What tasks can agent do with skills?
A wide range of tasks - programming, research, data analysis,
automation, and more - especially when combined with the right tools and integrations.
Video: Introduction to AI Agent Skills
Create a Skill
In the following video, I will create a skill called "inspire-design-system." This skill will help me generate a DESIGN.md file based on the refernece images and web link I provided. The creating of the skill is not a one-prompt task. After these steps, you need to keep testing and updating it before it becomes truly useful.
When using visual references from existing websites, avoid
directly copying unique branded assets,
proprietary illustrations, exact layout compositions, or trademarked elements. Instead,
extract reusable style principles
such as spacing rhythm, typography hierarchy, color balance, and component behavior, then
reinterpret them in your own
design system.
Mitigation checklist:
Use references for analysis, not one-to-one replication.
Replace logos, icons, photos, and brand names with your own assets.
Document your transformation decisions in DESIGN.md.
Run a final review to ensure the output expresses a distinct product identity.
Video Demo: Two methods to send an HTML page to Figma
What to Do This Week
⚠ NOTE
This week includes a mini project and the continue of the course project.
Mini Project - Week 4
Select one of your previous mini project for this week's topic.
Select 1 - 2 existing digital design for your style reference.
Based on that, generate a DESIGN.md file following this process.
Copy the DESIGN.md file to the folder of your mini project.
Start the project with the DESIGN.md file complete the development with Cursor, VS Code, ClaudeCode, or Codex.
Publish the final product to Netlify or similar.
How to Submit: Since the textarea in Canvas assignments is not good for
image submission, please submit a word or PDF file, or a link of FigJam Board, with following:
Text of your final DESIGN.md file.
2 - 3 screenshot of your work progress showing your major prompts and outputs.
1 - 2 prompts for project initialization that integrates DESIGN.md.

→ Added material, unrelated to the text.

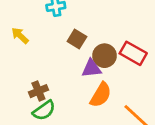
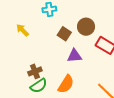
brown circle: (104, 56) -> (86, 27), moved
orange semicircle: (101, 95) -> (66, 84), moved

5 - 8 prompts (or screenshots) that you update or fine-tune the styles of the project.
Please share some prompts that don't work well, challenges you faced. Then explain what you see and how you fixed it. You can use screenshots.
Finally, share the link of your published project.
The grading is given based on how much efforts you put on the project. You should consider enough iterations on the product such as layout, interactions, color, animations, graphics, etc. A small functional web app typically need about 20 - 50 prompts.